Schachner Thomas, Zou Yping, Oberhuber Alexander, Mairinger Thomas, Tzankov Alexandar, Laufer Günther, Ott Harald, Bonatti Johannes
Department of Cardiac Surgery, Innsbruck University Hospital, Anichstrasse 35, A-6020 Innsbruck, Austria.
Eur J Cardiothorac Surg. 2004 Apr;25(4):585-90. doi: 10.1016/j.ejcts.2003.07.013.
C-type natriuretic peptide (CNP), which is produced by vascular endothelial cells, exhibits anti-proliferative and anti-inflammatory effects. Cytotoxic T-lymphocytes may be involved in vein graft disease. Attenuation of vein graft disease necessitates a remodelling of the arterialized vein towards a more contractile phenotype which is characterized, among other factors, by the calponin amount. We investigated the effects of perivascularly applied CNP in a mouse model of vein graft disease.
C57BL6J mice underwent interposition of the inferior vena cava from isogenic donor mice into the common carotid artery using a previously described cuff technique.

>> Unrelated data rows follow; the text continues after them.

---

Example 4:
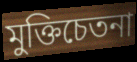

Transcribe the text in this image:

মুক্তিচেতনা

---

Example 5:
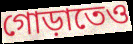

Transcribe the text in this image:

গোড়াতেও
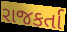
રાજકર્તા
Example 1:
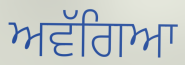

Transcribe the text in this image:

ਅਵੱਗਿਆ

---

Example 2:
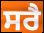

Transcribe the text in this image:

ਸਰੈ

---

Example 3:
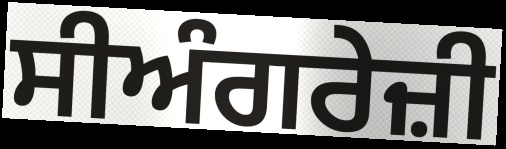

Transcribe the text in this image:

ਸੀਅੰਗਰੇਜ਼ੀ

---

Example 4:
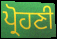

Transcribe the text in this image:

ਪ੍ਰੋਹਣੀ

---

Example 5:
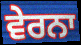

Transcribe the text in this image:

ਵੇਰਨਾ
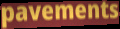
pavements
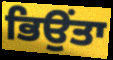
ਭਿਉਂਤਾ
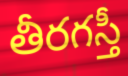
తీరగస్తీ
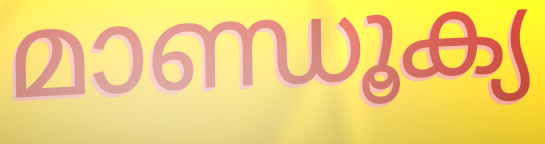
മാണ്ഡൂക്യ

In the treatment group, 10(-6)mol/l of CNP were applied locally in pluronic gel. The control group did not receive local treatment. Grafts were harvested at 1, 2, 4, and 8 weeks and underwent morphometric analysis as well as immunohistochemical analysis.

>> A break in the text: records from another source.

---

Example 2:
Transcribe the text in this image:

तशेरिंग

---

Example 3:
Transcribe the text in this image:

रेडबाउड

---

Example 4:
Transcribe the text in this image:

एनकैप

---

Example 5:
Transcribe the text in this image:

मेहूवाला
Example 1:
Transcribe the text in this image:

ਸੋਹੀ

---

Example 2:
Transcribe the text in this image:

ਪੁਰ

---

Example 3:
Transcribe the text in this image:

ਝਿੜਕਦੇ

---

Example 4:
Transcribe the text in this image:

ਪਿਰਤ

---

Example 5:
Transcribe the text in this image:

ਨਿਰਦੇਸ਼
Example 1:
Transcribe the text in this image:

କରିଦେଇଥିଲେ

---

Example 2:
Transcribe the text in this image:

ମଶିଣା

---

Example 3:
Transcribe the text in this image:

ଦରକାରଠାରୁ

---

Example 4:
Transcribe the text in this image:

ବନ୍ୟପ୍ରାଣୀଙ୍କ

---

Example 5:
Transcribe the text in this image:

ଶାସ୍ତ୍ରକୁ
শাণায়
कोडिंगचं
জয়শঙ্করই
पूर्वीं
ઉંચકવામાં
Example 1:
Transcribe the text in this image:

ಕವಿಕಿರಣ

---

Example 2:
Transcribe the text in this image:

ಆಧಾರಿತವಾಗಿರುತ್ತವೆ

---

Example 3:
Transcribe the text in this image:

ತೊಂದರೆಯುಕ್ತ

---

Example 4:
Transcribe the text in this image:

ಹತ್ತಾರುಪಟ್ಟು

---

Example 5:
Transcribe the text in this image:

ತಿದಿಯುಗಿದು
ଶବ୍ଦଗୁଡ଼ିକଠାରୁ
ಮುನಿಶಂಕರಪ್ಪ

In grafted veins without treatment (controls) median intimal thickness was 10 (6-29), 12 (8-40)microm, was 47 (12-58), and 79 (62-146)microm after 1, 2, 4 and 8 weeks, respectively. In the treatment groups, which received 10(-6)mol/l of CNP, the intimal thickness was 5 (3-6), 6 (4-15), 32 (5-54), and 43 (39-70)microm after 1, 2, 4 and 8 weeks, respectively. This reduction of intimal thickness was significant at 1, 2 and 8 weeks. Immunohistochemically, the reduction of intimal thickness was associated with a decreased infiltration of CD-8 positive cells and an increased amount of calponin in the CNP-treated grafts.
We conclude that perivascular application of CNP inhibits neointimal hyperplasia of vein grafts in a mouse model. These results suggest that CNP may have a therapeutic potential for the prevention of vein graft disease.

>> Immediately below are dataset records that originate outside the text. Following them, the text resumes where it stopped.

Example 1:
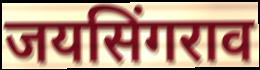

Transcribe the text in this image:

जयसिंगराव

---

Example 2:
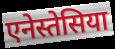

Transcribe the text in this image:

एनेस्तेसिया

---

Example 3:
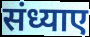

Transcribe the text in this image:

संध्याए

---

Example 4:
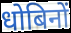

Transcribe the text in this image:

धोबिनों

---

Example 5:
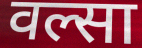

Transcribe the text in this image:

वल्सा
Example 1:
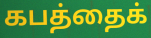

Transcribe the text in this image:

கபத்தைக்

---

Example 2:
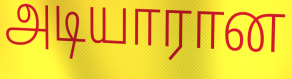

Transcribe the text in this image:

அடியாரான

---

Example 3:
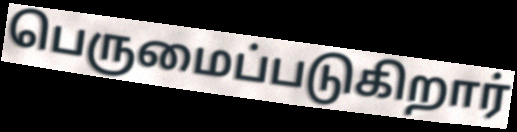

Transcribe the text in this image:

பெருமைப்படுகிறார்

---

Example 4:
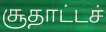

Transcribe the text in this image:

சூதாட்டச்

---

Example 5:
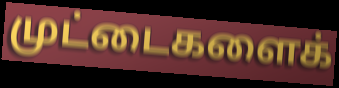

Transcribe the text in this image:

முட்டைகளைக்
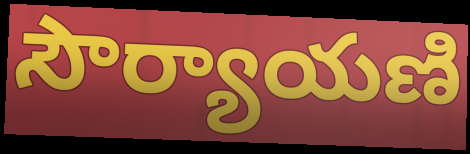
సౌర్యాయణి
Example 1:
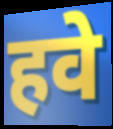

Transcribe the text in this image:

हवे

由血管内皮细胞产生的C型利钠肽(CNP)具有抗增殖和抗炎作用。细胞毒性T淋巴细胞可能参与静脉移植物疾病。减轻静脉移植物疾病需要将动脉化静脉重塑为更具收缩性的表型,其中一个特征因素是钙调蛋白的含量。我们研究了在静脉移植物疾病小鼠模型中血管周围应用CNP的效果。
使用先前描述的套管技术,将同基因供体小鼠的下腔静脉插入C57BL6J小鼠的颈总动脉。在治疗组中,将10⁻⁶mol/l的CNP局部应用于普朗尼克凝胶中。对照组未接受局部治疗。在1、2、4和8周时采集移植物,进行形态计量分析和免疫组织化学分析。
未经治疗的移植静脉(对照组)在1、2、4和8周后的内膜中值厚度分别为10(6 - 29)、12(8 - 40)微米、47(12 - 58)微米和79(62 - 146)微米。在接受10⁻⁶mol/l CNP的治疗组中,1、2、4和8周后的内膜厚度分别为5(3 - 6)、6(4 - 15)、32(5 - 54)和43(39 - 70)微米。内膜厚度的这种减少在1、2和8周时具有统计学意义。免疫组织化学显示,内膜厚度的减少与CNP处理的移植物中CD - 8阳性细胞浸润减少和钙调蛋白含量增加有关。
我们得出结论,在小鼠模型中血管周围应用CNP可抑制静脉移植物的内膜增生。这些结果表明CNP可能具有预防静脉移植物疾病的治疗潜力。